Data entries

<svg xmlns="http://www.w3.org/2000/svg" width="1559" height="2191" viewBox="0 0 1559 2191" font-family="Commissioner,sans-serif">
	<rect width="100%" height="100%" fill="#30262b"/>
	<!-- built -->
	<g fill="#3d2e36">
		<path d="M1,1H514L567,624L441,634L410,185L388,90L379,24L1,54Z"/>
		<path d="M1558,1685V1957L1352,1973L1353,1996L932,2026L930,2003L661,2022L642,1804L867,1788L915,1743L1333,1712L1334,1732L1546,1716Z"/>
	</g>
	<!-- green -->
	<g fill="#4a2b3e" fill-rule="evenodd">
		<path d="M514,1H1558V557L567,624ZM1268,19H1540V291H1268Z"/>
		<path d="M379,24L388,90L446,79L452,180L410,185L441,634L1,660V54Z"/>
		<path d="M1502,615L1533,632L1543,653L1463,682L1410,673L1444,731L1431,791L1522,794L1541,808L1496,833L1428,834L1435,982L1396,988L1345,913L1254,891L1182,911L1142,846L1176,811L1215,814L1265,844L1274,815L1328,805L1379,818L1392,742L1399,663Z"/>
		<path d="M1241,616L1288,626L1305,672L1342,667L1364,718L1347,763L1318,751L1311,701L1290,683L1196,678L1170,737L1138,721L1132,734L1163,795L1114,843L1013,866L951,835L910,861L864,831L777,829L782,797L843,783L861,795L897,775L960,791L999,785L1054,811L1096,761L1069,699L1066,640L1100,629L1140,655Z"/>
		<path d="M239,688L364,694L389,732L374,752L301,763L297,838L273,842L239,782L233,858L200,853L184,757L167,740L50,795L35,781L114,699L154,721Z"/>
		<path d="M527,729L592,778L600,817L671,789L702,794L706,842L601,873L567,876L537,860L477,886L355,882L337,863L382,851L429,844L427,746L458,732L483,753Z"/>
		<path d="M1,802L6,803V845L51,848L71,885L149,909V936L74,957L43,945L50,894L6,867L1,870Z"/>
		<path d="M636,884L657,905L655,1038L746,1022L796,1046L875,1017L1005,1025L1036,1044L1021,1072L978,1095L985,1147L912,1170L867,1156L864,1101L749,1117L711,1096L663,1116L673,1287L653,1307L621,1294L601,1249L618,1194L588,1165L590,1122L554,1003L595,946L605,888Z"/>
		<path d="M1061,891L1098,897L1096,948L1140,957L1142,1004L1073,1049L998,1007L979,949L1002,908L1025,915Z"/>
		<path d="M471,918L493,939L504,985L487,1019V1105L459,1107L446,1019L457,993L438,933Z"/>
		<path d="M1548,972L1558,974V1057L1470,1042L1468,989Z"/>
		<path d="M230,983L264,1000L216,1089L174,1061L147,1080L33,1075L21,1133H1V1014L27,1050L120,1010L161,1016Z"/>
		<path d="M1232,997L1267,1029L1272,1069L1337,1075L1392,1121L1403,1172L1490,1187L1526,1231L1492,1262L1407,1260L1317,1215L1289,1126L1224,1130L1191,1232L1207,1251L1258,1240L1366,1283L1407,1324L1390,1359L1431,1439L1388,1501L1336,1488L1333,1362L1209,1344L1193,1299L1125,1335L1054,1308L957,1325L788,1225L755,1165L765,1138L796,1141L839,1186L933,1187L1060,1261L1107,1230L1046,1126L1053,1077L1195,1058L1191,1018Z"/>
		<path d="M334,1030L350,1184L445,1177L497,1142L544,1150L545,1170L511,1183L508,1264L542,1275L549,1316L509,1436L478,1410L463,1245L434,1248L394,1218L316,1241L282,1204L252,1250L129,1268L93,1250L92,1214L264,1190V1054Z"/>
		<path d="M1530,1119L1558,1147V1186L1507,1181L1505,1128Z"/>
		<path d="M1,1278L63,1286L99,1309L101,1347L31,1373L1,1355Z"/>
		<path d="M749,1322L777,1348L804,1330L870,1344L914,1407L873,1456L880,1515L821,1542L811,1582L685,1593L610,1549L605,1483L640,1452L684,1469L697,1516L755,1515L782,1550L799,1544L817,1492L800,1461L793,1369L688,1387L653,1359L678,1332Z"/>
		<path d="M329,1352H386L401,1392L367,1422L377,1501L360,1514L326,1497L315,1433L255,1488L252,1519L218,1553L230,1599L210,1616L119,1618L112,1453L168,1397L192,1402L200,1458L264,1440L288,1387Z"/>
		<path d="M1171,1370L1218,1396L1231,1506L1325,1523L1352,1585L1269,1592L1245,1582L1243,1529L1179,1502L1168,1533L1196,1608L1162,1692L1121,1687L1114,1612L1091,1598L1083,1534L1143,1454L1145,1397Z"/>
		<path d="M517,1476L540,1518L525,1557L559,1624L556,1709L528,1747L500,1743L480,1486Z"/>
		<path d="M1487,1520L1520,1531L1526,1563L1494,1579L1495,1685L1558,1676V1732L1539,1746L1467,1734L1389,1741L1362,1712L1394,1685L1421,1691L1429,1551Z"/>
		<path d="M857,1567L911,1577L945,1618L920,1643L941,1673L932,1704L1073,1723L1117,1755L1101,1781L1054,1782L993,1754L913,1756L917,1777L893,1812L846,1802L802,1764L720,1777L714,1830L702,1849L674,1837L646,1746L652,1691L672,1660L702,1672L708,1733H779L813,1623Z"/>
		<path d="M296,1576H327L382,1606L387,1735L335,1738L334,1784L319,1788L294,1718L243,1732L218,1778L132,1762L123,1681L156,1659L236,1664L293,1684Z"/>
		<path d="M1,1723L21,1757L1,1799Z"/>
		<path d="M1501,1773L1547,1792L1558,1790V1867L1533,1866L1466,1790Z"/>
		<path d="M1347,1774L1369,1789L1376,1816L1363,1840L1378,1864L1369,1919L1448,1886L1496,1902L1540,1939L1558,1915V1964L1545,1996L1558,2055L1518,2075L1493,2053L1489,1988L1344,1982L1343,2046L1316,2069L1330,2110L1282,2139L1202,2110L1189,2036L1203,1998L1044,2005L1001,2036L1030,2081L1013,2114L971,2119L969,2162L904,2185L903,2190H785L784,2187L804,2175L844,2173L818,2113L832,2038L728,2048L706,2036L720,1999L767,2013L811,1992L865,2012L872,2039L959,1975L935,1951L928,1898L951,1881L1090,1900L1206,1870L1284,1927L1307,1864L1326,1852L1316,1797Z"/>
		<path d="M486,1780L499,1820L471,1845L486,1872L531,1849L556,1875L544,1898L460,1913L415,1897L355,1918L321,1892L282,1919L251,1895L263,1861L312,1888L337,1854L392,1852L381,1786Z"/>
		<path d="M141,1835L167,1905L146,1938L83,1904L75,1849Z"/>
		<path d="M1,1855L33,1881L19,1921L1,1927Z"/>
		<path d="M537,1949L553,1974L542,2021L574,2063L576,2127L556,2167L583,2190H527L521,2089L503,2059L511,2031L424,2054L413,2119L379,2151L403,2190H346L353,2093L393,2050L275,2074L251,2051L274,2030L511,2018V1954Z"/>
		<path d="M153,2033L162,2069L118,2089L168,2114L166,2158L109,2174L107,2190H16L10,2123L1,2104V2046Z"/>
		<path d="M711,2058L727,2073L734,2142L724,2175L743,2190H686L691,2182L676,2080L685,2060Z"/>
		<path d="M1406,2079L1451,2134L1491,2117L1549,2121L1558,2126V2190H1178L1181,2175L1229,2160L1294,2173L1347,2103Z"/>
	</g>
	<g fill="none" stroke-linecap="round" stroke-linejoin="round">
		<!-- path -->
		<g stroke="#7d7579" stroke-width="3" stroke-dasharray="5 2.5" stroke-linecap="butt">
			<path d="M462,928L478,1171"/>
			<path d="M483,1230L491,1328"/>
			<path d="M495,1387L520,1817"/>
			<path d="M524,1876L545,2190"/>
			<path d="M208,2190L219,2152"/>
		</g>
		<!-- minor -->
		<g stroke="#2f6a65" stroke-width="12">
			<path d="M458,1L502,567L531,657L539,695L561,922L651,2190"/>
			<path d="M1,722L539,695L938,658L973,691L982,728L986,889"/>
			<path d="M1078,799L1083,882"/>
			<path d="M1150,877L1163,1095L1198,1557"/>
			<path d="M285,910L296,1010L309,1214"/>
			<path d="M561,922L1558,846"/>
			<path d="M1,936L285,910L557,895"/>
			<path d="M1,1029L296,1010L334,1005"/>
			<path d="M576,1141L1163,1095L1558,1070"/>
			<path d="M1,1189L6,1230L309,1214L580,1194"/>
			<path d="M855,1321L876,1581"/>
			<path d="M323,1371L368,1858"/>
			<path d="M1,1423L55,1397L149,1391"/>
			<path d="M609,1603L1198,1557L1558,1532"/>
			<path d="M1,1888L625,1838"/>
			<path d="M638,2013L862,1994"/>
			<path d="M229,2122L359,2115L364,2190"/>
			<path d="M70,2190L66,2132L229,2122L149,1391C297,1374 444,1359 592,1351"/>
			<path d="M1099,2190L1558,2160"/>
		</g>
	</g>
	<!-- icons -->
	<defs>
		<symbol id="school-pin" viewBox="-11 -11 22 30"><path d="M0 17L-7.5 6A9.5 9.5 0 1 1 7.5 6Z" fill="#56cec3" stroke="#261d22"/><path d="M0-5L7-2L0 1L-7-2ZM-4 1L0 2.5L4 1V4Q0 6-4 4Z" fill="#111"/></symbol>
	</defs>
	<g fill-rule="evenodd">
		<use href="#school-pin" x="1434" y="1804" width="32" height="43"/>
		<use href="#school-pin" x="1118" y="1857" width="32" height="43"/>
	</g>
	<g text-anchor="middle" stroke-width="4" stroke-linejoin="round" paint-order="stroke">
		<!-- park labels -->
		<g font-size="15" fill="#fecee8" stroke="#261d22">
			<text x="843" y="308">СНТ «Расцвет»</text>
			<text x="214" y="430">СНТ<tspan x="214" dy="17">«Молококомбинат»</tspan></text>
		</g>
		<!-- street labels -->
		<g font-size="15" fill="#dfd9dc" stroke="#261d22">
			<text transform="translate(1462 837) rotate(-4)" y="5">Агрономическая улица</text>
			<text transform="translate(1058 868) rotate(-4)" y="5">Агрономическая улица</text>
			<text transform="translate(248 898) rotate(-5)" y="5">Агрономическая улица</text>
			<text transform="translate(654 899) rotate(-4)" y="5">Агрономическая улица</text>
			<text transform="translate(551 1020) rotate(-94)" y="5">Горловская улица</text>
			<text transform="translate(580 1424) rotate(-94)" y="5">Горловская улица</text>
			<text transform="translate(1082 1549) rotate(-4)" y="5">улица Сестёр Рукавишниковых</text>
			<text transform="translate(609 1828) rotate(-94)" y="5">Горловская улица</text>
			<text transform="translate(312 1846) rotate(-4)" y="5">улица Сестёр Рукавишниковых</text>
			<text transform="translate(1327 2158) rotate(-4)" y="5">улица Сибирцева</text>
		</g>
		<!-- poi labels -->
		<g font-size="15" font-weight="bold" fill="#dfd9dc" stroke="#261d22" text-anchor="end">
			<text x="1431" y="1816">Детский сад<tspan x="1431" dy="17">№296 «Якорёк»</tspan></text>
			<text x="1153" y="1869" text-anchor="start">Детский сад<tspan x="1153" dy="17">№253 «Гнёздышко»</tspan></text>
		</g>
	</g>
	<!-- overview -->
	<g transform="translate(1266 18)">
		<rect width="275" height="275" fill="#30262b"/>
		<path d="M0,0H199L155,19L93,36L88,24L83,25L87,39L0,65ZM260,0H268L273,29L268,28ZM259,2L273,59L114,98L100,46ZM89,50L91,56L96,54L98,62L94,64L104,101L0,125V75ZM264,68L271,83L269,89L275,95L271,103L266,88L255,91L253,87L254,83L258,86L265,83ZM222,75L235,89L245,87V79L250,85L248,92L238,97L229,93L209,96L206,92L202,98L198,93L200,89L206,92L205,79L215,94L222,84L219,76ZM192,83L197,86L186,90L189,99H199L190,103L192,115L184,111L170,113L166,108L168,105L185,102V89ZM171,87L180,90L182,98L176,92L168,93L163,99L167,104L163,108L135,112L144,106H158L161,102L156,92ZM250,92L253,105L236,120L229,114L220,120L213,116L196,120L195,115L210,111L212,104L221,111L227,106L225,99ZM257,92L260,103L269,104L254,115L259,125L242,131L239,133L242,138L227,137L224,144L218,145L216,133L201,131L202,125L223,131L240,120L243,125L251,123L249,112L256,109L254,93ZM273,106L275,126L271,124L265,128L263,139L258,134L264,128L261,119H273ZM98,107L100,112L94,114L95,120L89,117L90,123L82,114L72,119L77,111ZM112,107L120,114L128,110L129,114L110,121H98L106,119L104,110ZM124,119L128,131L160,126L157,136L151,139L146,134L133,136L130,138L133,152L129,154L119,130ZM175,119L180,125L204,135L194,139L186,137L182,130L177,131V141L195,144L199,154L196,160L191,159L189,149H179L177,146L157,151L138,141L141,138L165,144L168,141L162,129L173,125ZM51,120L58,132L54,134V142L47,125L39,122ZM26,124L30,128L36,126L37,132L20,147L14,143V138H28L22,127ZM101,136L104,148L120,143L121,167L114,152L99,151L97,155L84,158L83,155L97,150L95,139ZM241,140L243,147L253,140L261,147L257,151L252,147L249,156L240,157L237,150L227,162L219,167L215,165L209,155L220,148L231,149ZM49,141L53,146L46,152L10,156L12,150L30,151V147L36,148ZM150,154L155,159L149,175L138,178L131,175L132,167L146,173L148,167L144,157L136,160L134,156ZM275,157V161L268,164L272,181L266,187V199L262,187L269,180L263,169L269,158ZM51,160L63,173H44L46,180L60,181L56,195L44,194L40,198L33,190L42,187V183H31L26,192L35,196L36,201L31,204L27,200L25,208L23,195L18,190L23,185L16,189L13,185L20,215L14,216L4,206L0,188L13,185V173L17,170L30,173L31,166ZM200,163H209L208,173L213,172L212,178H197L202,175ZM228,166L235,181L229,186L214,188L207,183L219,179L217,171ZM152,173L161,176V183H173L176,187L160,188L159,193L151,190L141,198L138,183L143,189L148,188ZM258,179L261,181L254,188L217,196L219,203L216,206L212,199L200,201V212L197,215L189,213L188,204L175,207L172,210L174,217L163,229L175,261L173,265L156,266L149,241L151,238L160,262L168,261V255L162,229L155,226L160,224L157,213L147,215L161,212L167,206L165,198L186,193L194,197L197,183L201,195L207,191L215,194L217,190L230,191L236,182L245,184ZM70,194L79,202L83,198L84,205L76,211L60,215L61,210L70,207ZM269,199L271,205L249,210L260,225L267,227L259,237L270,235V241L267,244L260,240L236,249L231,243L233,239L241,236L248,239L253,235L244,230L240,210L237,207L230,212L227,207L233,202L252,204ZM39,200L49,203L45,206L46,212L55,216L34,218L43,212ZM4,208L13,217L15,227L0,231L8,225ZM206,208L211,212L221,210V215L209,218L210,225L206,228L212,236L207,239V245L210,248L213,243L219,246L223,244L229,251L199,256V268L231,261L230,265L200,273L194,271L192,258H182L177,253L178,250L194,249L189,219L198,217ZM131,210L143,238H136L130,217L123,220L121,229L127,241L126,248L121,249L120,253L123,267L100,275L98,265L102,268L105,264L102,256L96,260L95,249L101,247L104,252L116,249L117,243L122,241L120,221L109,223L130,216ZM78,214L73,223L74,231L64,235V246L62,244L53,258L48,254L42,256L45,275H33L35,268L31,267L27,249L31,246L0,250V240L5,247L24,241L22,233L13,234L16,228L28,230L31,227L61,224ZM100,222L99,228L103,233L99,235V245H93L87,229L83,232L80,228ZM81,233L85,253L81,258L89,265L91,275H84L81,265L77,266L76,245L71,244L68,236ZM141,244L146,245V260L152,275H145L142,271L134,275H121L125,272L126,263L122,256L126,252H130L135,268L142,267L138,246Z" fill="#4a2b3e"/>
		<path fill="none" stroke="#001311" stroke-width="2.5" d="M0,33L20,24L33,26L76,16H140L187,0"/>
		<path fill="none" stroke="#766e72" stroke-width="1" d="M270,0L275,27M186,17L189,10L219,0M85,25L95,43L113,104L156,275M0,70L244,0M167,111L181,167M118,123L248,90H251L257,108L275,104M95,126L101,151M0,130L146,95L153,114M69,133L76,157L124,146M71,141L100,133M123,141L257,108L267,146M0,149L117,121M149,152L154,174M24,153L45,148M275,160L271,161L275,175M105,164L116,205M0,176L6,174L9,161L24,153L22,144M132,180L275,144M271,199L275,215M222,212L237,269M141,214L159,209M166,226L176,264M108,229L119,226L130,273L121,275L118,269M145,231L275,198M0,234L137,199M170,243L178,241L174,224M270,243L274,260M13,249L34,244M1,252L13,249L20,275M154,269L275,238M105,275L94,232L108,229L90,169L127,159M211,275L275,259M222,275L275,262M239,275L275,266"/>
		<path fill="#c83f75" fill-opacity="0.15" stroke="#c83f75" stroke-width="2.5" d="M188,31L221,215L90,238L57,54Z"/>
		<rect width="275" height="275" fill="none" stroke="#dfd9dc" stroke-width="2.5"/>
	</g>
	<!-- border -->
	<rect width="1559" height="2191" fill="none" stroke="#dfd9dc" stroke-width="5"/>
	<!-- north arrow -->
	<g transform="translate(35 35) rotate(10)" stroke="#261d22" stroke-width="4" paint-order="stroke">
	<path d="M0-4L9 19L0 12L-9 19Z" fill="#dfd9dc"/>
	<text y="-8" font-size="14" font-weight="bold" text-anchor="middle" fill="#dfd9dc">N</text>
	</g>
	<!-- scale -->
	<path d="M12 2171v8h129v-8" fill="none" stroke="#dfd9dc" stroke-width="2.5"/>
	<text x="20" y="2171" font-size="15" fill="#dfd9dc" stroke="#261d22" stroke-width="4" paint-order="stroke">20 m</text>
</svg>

■ **EXERCISE GOAL**
Which lines in the records above contain the string "rule"? Copy each one.

■ **RESPONSE**
	<g fill="#4a2b3e" fill-rule="evenodd">
	<g fill-rule="evenodd">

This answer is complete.